The problem: Transcribe only the part of the material below that begins at the line containing "Reproduction" and ends at the line containing "Besar Kembali Beraksi, Inilah", with both kept and images left out.
****************
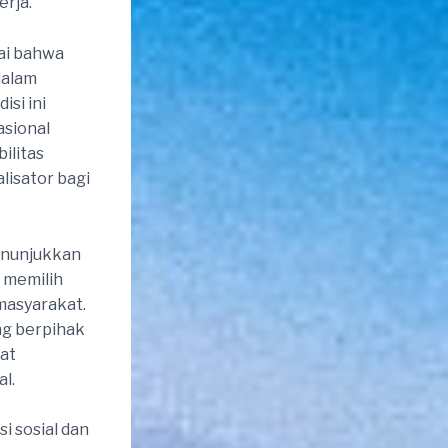
rja.
lai bahwa
dalam
si ini
sional
ilitas
lisator bagi
menunjukkan
 memilih
masyarakat.
ng berpihak
at
l.
 sosial dan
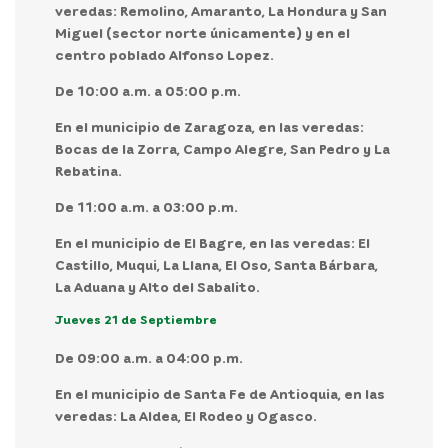
veredas: Remolino, Amaranto, La Hondura y San
Miguel (sector norte únicamente) y en el
centro poblado Alfonso Lopez.
De 10:00 a.m. a 05:00 p.m.
En el municipio de Zaragoza, en las veredas:
Bocas de la Zorra, Campo Alegre, San Pedro y La
Rebatina.
De 11:00 a.m. a 03:00 p.m.
En el municipio de El Bagre, en las veredas: El
Castillo, Muqui, La Llana, El Oso, Santa Bárbara,
La Aduana y Alto del Sabalito.
Jueves 21 de Septiembre
De 09:00 a.m. a 04:00 p.m.
En el municipio de Santa Fe de Antioquia, en las
veredas: La Aldea, El Rodeo y Ogasco.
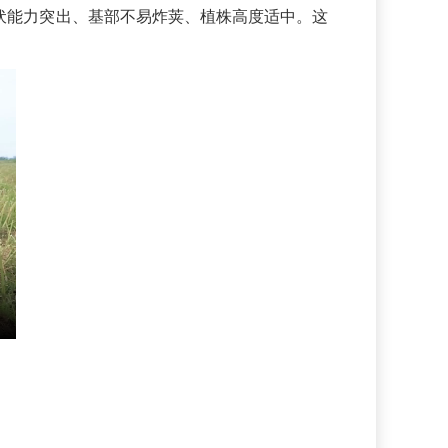
伏能力突出、基部不易炸荚、植株高度适中。这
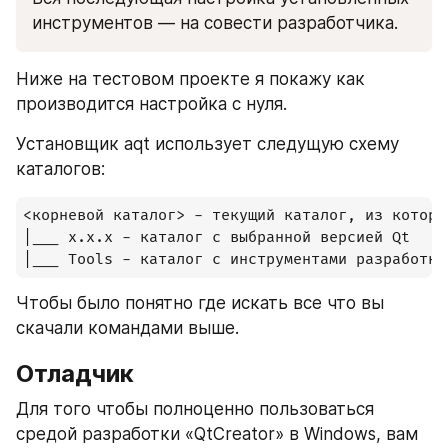
инструментов — на совести разработчика.
Ниже на тестовом проекте я покажу как 
производится настройка с нуля. 
Установщик aqt использует следущую схему 
каталогов:
<корневой каталог> - текущий каталог, из которо
|___ x.x.x - каталог с выбранной версией Qt

|___ Tools - каталог с инструментами разработки
Чтобы было понятно где искать все что вы 
скачали командами выше.
Отладчик
Для того чтобы полноценно пользоваться 
средой разработки «QtCreator» в Windows, вам 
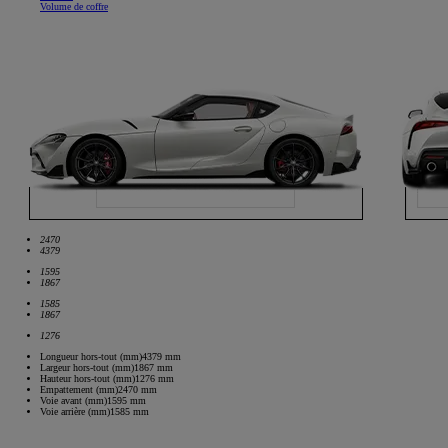
Volume de coffre
2470
4379
1595
1867
1585
1867
1276
Longueur hors-tout (mm)
4379
mm
Largeur hors-tout (mm)
1867
mm
Hauteur hors-tout (mm)
1276
mm
Empattement (mm)
2470
mm
Voie avant (mm)
1595
mm
Voie arrière (mm)
1585
mm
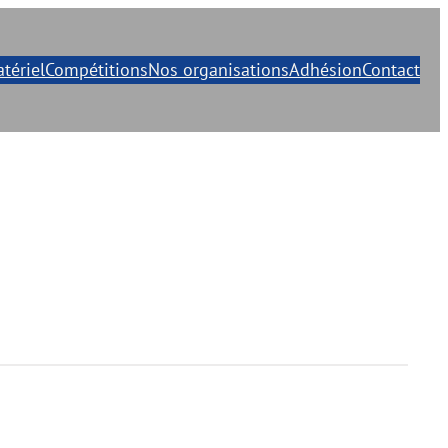
tériel
Compétitions
Nos organisations
Adhésion
Contact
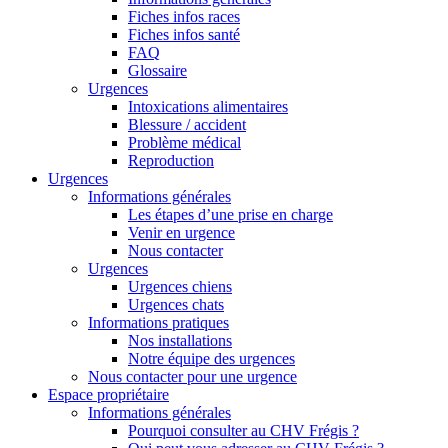
Fiches infos races
Fiches infos santé
FAQ
Glossaire
Urgences
Intoxications alimentaires
Blessure / accident
Problème médical
Reproduction
Urgences
Informations générales
Les étapes d’une prise en charge
Venir en urgence
Nous contacter
Urgences
Urgences chiens
Urgences chats
Informations pratiques
Nos installations
Notre équipe des urgences
Nous contacter pour une urgence
Espace propriétaire
Informations générales
Pourquoi consulter au CHV Frégis ?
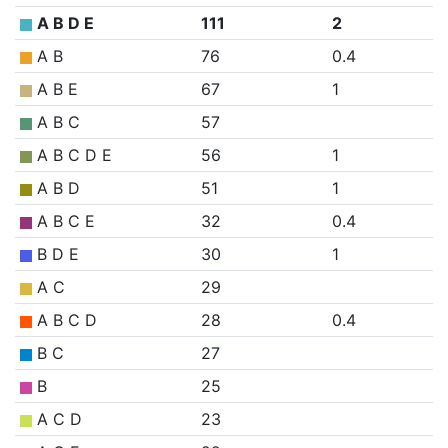
A B D E
111
2
A B
76
0.4
A B E
67
1
A B C
57
A B C D E
56
1
A B D
51
1
A B C E
32
0.4
B D E
30
1
A C
29
A B C D
28
0.4
B C
27
B
25
A C D
23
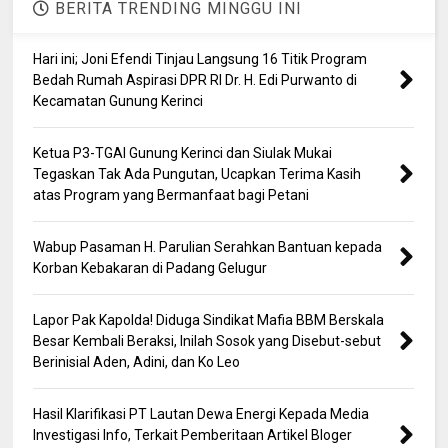
BERITA TRENDING MINGGU INI
Hari ini; Joni Efendi Tinjau Langsung 16 Titik Program
Bedah Rumah Aspirasi DPR RI Dr. H. Edi Purwanto di
Kecamatan Gunung Kerinci
Ketua P3-TGAI Gunung Kerinci dan Siulak Mukai
Tegaskan Tak Ada Pungutan, Ucapkan Terima Kasih
atas Program yang Bermanfaat bagi Petani
Wabup Pasaman H. Parulian Serahkan Bantuan kepada
Korban Kebakaran di Padang Gelugur
Lapor Pak Kapolda! Diduga Sindikat Mafia BBM Berskala
Besar Kembali Beraksi, Inilah Sosok yang Disebut-sebut
Berinisial Aden, Adini, dan Ko Leo
Hasil Klarifikasi PT Lautan Dewa Energi Kepada Media
Investigasi Info, Terkait Pemberitaan Artikel Bloger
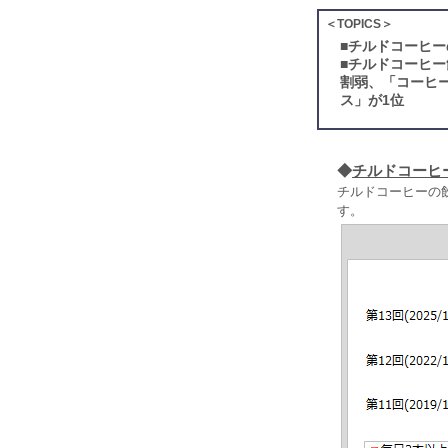
＜TOPICS＞
■
チルドコーヒー
■
チルドコーヒー
割弱、「コーヒ
ス」が1位
◆
チルドコーヒ
チルドコーヒーの
す。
****************
Response to the task:
Reproduction
Urgences
Informations générales
Les étapes d’une prise en charge
Venir en urgence
Nous contacter
Urgences
Urgences chiens
Urgences chats
Informations pratiques
Nos installations
Notre équipe des urgences
Nous contacter pour une urgence
Espace propriétaire
Informations générales
Pourquoi consulter au CHV Frégis ?
A B D E
111
2
A B
76
0.4
A B E
67
1
A B C
57
A B C D E
56
1
A B D
51
1
A B C E
32
0.4
B D E
30
1
A C
29
A B C D
28
0.4
B C
27
B
25
A C D
23
BERITA TRENDING MINGGU INI
Hari ini; Joni Efendi Tinjau Langsung 16 Titik Program
Bedah Rumah Aspirasi DPR RI Dr. H. Edi Purwanto di
Kecamatan Gunung Kerinci
Ketua P3-TGAI Gunung Kerinci dan Siulak Mukai
Tegaskan Tak Ada Pungutan, Ucapkan Terima Kasih
atas Program yang Bermanfaat bagi Petani
Wabup Pasaman H. Parulian Serahkan Bantuan kepada
Korban Kebakaran di Padang Gelugur
Lapor Pak Kapolda! Diduga Sindikat Mafia BBM Berskala
Besar Kembali Beraksi, Inilah Sosok yang Disebut-sebut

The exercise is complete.